- Text
^^^^^^^^^^^^^^^^

Mike Skinner led the first 62 laps of the race; halfway through his run, a caution for debris was called on lap 32. Rick Carelli and Skinner traded the lead on laps 64 and 65 before the former led 79 straight laps. The No. 54 of Steve McEachern spun on the frontstretch on lap 86, bringing out the second caution of the day. On lap 137, T. J. Clark crashed in turn two to force a third caution. Shortly after the green flag wove on lap 143, Ron Hornaday Jr. took the lead, leading for 24 laps before relinquishing it to Carelli. The two battled for first until lap 176, when Carelli held on to the position for the final 25 laps to win.

Dave Ashley failed to start the race. Off-road racer Robby Gordon suffered an engine failure on lap 53, while Mike Hurlbert and T. J. Clark had rear end and suspension problems on laps 86 and 127, respectively.

^^^^^^^^^^^^^^^^

Rows from a dataset
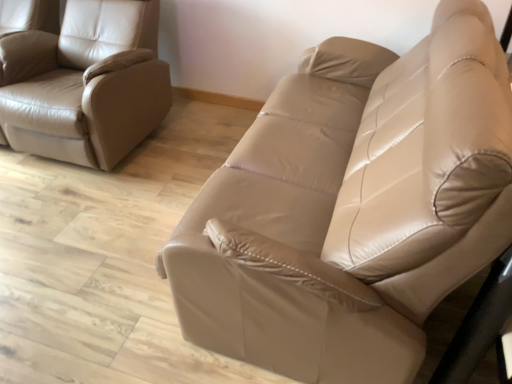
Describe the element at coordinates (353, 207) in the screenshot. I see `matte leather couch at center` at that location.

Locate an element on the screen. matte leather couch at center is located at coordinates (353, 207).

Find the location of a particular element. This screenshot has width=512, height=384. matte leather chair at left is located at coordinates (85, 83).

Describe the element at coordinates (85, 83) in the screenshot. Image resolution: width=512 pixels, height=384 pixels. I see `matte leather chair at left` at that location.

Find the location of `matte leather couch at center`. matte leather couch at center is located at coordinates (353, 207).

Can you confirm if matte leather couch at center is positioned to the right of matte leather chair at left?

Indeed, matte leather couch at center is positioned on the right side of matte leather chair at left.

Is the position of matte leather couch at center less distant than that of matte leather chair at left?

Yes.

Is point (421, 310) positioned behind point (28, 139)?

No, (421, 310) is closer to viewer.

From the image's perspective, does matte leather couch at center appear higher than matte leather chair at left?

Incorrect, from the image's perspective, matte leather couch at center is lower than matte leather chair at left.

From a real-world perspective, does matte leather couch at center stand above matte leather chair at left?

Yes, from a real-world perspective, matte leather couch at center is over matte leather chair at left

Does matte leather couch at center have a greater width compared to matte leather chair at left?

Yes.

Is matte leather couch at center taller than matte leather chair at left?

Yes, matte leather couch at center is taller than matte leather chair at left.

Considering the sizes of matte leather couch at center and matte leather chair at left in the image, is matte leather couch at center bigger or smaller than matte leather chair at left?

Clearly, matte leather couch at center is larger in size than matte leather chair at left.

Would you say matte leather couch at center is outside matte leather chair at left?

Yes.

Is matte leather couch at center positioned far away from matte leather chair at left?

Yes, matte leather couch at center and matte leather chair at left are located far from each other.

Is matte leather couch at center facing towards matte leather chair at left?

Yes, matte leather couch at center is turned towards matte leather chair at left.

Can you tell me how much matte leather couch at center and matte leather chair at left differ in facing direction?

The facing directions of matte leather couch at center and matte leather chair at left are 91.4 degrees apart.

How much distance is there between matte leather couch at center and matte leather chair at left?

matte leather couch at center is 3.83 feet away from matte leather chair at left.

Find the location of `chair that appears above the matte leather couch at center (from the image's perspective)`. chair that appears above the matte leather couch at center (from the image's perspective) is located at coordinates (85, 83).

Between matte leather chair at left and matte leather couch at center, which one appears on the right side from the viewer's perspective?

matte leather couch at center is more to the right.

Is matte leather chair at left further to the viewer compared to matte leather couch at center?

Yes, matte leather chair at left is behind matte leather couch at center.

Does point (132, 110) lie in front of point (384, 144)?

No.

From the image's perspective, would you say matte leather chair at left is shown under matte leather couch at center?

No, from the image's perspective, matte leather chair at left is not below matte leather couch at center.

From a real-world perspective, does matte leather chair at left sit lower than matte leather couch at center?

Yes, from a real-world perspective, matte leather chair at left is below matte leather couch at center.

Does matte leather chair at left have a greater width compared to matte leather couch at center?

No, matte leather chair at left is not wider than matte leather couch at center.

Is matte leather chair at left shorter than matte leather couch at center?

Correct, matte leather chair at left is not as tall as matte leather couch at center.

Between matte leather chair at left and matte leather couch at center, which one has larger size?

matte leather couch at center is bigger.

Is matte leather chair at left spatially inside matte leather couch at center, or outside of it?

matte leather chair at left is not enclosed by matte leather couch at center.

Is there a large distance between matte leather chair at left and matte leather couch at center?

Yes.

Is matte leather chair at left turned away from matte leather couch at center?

^^^^^^^^^^^^^^^^

- Problems to work on
1 – Can you repeat the race summary word for word, from "Mike Skinner led" up to and including "laps to win."?
2 – Using the race summary, what are the answers to these questions?
(a) Who led the first 62 laps of the race?
(b) On which lap did Robby Gordon suffer an engine failure?
(c) What brought out the second caution of the day?
These rows come from a different source than the race summary.

- Task solutions
1 –
Mike Skinner led the first 62 laps of the race; halfway through his run, a caution for debris was called on lap 32. Rick Carelli and Skinner traded the lead on laps 64 and 65 before the former led 79 straight laps. The No. 54 of Steve McEachern spun on the frontstretch on lap 86, bringing out the second caution of the day. On lap 137, T. J. Clark crashed in turn two to force a third caution. Shortly after the green flag wove on lap 143, Ron Hornaday Jr. took the lead, leading for 24 laps before relinquishing it to Carelli. The two battled for first until lap 176, when Carelli held on to the position for the final 25 laps to win.

2 –
(a) Mike Skinner.
(b) Lap 53.
(c) The No. 54 of Steve McEachern spun on the frontstretch on lap 86.